A short while later I found another dangerously-steep bank to climb up and using my GPS I navigated back to the road. The GPS receiver makes it so much easier - with no paths, or paths that keep petering out all the time it was great to look at the tracks screen and see where I had walked before. On the way back there were some very good views of the ridge.

All in all, a pretty good day!

Bonus material:

My factor 50 sunscreen seems to be working – despite being out in the full glare of the noon sun I got away without any burns. I did use my umbrella when it got really hot as additional protection.

I took 2.7 litres of water with me and drank all of it before I got back. When I did arrive at the college I gulped down two Marindas (orange fizzy drinks) and spent the evening re-hydrating!!

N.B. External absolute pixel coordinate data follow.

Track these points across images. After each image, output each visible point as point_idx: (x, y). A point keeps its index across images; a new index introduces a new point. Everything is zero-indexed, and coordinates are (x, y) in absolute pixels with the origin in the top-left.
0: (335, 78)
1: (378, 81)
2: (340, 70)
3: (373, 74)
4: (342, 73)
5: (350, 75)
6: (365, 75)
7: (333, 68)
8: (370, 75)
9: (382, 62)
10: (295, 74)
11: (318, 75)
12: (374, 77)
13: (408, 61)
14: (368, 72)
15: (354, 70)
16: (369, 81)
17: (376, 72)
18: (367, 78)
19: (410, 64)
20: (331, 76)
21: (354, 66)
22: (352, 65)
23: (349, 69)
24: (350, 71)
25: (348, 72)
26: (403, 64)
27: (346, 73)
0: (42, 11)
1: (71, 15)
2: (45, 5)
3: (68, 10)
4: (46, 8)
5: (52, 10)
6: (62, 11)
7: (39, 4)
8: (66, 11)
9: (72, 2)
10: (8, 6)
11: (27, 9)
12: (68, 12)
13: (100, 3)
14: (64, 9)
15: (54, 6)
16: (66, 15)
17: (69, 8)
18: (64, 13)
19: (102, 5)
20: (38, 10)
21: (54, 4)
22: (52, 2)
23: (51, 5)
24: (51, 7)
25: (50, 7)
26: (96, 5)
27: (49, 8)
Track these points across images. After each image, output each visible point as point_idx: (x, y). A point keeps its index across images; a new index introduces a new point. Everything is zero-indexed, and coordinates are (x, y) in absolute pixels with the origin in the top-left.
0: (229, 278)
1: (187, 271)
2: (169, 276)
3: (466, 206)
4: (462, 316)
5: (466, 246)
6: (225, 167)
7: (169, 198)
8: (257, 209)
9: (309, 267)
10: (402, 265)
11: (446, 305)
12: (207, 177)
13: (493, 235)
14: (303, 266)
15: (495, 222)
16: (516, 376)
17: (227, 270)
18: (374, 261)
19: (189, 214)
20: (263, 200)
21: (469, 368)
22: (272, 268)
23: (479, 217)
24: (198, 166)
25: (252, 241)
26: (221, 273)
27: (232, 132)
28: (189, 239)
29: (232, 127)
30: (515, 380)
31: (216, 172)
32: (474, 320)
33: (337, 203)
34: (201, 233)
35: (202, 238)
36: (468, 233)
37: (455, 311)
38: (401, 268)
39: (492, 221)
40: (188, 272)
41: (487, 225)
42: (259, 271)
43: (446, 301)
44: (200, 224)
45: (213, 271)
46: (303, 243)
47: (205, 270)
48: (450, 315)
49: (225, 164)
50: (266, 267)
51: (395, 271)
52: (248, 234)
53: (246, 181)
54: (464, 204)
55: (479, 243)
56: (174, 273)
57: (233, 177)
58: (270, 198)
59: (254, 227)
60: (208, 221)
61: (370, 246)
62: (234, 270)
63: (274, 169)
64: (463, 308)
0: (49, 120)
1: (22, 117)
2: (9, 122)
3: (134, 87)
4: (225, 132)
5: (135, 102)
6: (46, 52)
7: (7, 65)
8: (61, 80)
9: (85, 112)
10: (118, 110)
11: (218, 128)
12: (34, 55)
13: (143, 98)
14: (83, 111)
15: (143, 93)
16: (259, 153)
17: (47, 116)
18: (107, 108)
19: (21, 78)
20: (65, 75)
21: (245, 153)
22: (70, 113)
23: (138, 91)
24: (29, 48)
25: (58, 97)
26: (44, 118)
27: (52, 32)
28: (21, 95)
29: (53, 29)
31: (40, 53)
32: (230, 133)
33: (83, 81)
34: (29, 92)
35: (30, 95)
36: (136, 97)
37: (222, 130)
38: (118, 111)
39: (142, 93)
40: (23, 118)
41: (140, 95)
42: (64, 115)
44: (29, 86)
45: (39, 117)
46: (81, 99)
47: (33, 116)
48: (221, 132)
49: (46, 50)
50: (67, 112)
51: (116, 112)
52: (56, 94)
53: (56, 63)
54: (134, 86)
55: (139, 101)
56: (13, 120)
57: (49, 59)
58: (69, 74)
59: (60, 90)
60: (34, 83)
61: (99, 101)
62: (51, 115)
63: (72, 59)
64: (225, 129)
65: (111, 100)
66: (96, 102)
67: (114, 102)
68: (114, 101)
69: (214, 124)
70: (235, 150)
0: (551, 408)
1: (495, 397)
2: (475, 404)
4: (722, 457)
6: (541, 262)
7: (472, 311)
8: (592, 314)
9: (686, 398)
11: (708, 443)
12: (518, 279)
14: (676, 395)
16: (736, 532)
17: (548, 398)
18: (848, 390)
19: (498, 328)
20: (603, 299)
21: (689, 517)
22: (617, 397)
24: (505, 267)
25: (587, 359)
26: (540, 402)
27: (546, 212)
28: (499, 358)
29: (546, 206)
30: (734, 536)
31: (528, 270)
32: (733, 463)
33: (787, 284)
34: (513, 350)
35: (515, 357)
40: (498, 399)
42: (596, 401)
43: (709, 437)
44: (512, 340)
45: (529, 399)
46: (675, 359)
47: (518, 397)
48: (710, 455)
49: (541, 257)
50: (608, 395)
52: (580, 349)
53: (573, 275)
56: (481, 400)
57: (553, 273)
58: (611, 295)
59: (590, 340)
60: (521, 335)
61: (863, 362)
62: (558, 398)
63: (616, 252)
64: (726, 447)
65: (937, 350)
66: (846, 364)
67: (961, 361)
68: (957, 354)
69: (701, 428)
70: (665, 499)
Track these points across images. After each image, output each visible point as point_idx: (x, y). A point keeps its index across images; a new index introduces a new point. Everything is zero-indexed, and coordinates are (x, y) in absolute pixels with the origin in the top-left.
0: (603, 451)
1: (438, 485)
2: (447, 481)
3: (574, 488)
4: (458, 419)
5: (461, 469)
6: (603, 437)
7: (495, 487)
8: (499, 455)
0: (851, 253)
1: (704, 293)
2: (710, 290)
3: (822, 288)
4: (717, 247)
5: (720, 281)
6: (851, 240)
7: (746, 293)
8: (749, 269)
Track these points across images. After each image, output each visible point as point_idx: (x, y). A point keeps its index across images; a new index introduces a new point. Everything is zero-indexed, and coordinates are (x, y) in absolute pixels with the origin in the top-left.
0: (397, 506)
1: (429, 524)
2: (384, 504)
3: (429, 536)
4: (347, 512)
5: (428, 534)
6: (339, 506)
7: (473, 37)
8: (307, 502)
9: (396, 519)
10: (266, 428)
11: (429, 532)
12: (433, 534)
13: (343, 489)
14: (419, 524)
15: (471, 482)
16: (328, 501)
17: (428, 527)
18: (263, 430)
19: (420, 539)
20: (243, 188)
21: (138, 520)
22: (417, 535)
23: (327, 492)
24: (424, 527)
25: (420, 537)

I managed to cook my fish. I've never cooked a fish before in my life - I usually just get a frozen bread-crumbed piece out of the freezer at home or a Fillet-o-fish (pronouncing the t) from McDonalds! I chopped off the head and tail and eased the guts out, cut it in half and fried it. There wasn't much fish on it, but it tasted ok, and, considering it had been heating up nicely in my bag on the way home, it didn't smell which I believe (and hope) is a good sign. I did remember that it had been swimming in the Beles which is where people wash themselves, their cars and it's where all the waste from the Shintabet goes!! Oh well, I'll see what happens tonight.